2. Find prob. (heads) if it is a coin.
3. Estimate no. of heads – Prob x total
4. Estimate number of “yes” answers that were truthful;
Yes answer – estimated no of heads
5. Estimate proportion of people who did the crime = D/C
pilot study
A small scale replica of the study to be carried out. Used to test the design and methods of the questionnaire
pros of pilot study
Helps you spot any questions that are unclear or ambiguous.
Gives you an idea of the response rate
Allows you to check the time and costs of the study.
You can check that closed questions include all the possible answers.

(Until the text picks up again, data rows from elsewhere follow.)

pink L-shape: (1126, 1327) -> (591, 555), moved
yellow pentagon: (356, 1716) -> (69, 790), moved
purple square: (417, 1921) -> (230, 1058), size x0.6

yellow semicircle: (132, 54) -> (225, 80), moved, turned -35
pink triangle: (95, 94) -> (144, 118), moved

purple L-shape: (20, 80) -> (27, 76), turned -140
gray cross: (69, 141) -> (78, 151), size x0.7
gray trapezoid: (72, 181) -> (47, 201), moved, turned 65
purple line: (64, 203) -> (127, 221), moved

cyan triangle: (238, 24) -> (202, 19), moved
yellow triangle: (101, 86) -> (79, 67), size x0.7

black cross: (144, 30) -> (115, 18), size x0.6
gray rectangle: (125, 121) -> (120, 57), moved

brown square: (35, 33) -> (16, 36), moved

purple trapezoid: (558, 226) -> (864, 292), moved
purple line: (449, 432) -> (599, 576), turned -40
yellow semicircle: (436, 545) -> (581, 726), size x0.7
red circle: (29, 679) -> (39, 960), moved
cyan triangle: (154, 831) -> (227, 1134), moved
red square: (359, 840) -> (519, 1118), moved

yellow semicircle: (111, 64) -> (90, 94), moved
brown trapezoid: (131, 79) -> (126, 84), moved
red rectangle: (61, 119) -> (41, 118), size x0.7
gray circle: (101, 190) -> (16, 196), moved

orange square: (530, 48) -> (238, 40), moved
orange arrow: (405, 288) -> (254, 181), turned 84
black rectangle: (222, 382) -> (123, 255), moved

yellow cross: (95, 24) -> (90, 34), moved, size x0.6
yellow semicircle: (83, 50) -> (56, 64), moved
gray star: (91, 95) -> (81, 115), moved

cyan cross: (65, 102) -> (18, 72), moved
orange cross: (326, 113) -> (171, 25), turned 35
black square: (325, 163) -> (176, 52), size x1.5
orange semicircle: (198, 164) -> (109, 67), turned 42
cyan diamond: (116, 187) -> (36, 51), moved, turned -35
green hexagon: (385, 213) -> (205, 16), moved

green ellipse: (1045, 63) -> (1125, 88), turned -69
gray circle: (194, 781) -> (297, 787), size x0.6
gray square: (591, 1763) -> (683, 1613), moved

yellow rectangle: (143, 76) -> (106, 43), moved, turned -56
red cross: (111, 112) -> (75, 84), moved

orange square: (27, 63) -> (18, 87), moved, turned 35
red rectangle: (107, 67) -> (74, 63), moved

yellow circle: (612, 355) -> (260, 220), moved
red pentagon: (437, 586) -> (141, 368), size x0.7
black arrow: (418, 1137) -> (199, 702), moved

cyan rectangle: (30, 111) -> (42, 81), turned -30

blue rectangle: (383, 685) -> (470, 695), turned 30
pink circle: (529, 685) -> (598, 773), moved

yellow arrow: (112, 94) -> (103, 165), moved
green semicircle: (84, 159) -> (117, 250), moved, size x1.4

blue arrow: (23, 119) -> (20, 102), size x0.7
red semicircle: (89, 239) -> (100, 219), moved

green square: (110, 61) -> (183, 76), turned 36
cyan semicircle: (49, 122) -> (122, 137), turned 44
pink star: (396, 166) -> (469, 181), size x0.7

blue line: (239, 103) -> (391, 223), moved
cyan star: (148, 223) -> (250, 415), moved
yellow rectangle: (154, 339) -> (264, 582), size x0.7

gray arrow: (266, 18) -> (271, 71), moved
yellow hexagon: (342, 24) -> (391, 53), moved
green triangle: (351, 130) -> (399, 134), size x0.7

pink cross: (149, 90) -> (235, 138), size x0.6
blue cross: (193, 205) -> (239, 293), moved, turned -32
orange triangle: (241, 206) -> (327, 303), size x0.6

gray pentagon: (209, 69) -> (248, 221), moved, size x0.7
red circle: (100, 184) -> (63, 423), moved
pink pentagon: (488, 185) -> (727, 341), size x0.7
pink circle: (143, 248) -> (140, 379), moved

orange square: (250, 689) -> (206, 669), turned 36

Can use pilot study to check that the questionnaire collects all the information needed.
interviews
where you question each person individually. Involves lots of specific questions or a list of topics. Can be carried out face to face or over the phone or internet.
interview advantages
interviewer can explain
interviewer can put people at ease when having to answer personal qs
respondents can explain their answers
high response rate
anonymous questionnaires advantages
respondents more likely to answer personal questions
no interviewer bias
easy to send questionnaires to large sample size
quick
cheap
interview disadvantages
less likely to answer personal questions and may be less honest
time consuming
expensive
smaller sample size than questionnaire
interviewer bias - interviewer may interpret answers to suit their opinion
respondent may try to impress/guess the answer the interviewer wants
anonymous questionnaire disadvantages
some questions may not be understood
researchers may not understand some of the responses
low response rate
problems with collected data - outliers
values that do not fit in with the pattern or trend of the data. Can be extreme values or incorrectly recorded. If incorrectly recorded, these can be ignored. If extreme values, you need to decide whether or not to include them in the data as they may distort/skew your results
problems with collected data - cleaning data
fixing problems with the data. This could be done by:
Identifying and correcting/removing incorrect data values or outliers.
Removing units or symbols from the data,
Putting all the data in the same format e.g. m/cm, capital/lowercase, words/letters.
Deciding what to do about missing data.